The 1931 pieces of the Springwater meteorite were mostly cut into small pieces and distributed to museums around the world, Tait said. The slice will eventually be put on display in the museum's Vale Inco Limited Gallery of Minerals.Īnother slice is being cut for research purposes. "Having something that large survive through the atmosphere is very rare," Tait said. The 52.8-kilogram chunk - the biggest piece of a pallasite ever found in Canada - was recovered by a meteorite hunter who combed through the site again with an ATV and modern metal detectors in 2009. It is believed to have originated from the asteroid belt between Jupiter and Mars.

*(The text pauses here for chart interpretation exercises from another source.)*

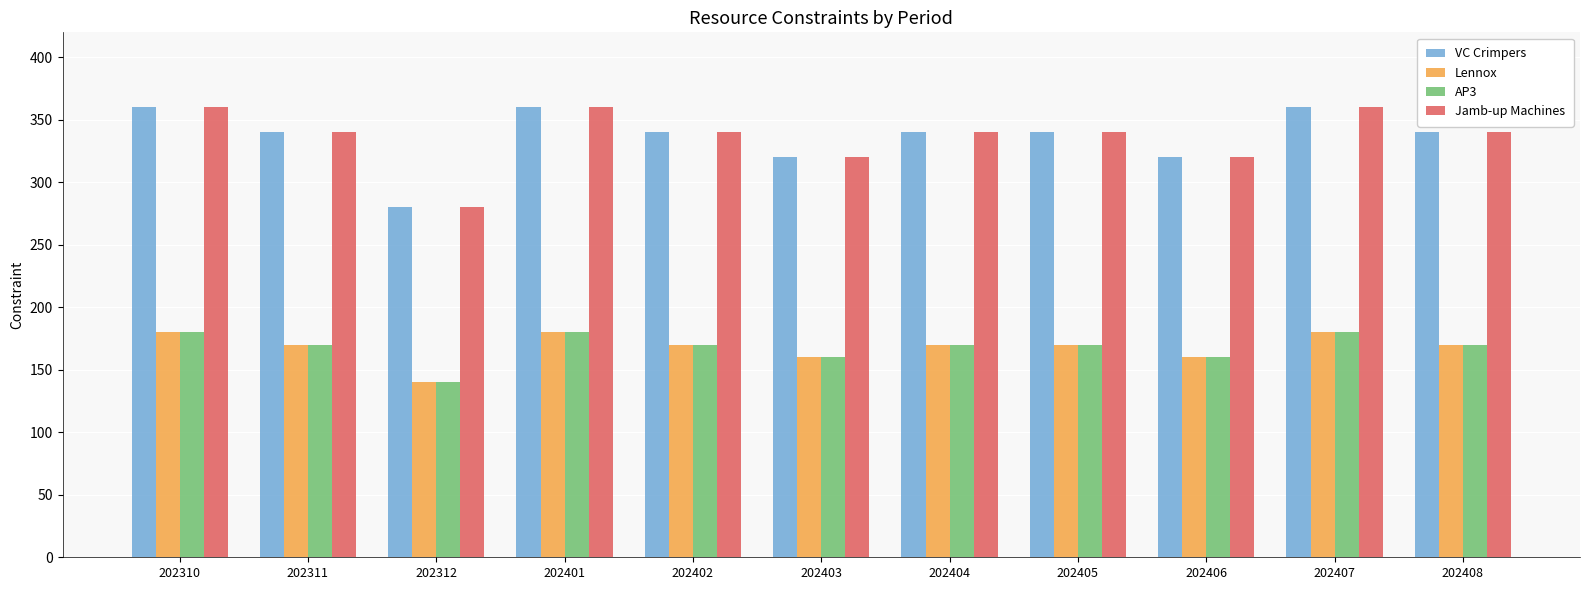

What is the spread (max minus min) of values at 202404?

170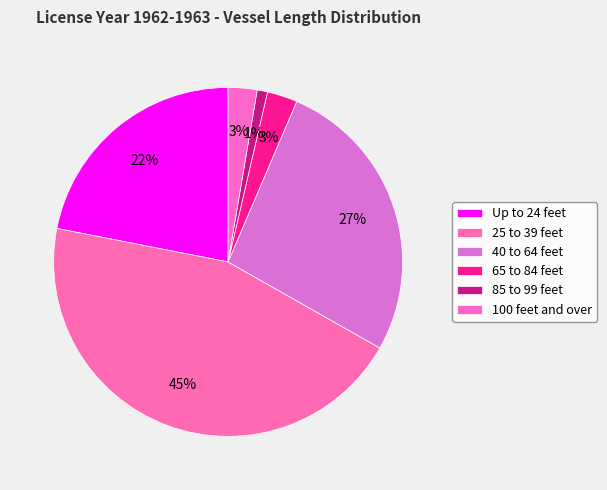

True or false: 85 to 99 feet accounts for 12% of the total.

False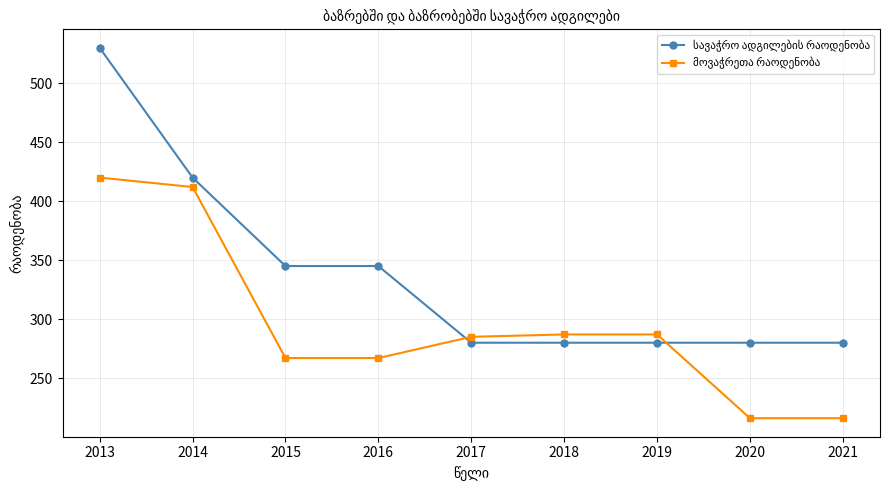

What is the total value across all series at 2014?

832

Three smaller pieces of the ROM's meteorite were originally found in a farmer's field near Springwater, Sask., in 1931. Of the 35,000 meteorites found on Earth, only 84 have been pallasites, and only three of them have been found in Canada. The Springwater meteorite is a rare kind known as a pallasite, from deep inside a large, planet-like asteroid with an iron core. "So they're fundamental to our understanding of how the solar system did form." "They show us features and textures of things that we don't see anywhere else anymore," he said. Ian Nicklin, an earth sciences technician at the museum, likened meteorites to "little time capsules." Tait hopes the rare, 4.5-billion-year-old meteorite will help researchers learn more about the early universe, the formation of the minerals inside asteroids, and about the similar minerals deep inside the Earth, at the boundary between its iron core and its outer mantle. "It's like Christmas," she later said of her first glimpse inside the precious rock purchased by the museum in recent weeks. Kimberly Tait, the museum's associate curator of mineralogy, pried the piece away from the main chunk - a grey rock covered in slightly rusty, brown patches - to reveal interconnected, translucent greenish spots of a silicate mineral called olivine mottled through a grey iron-nickel alloy.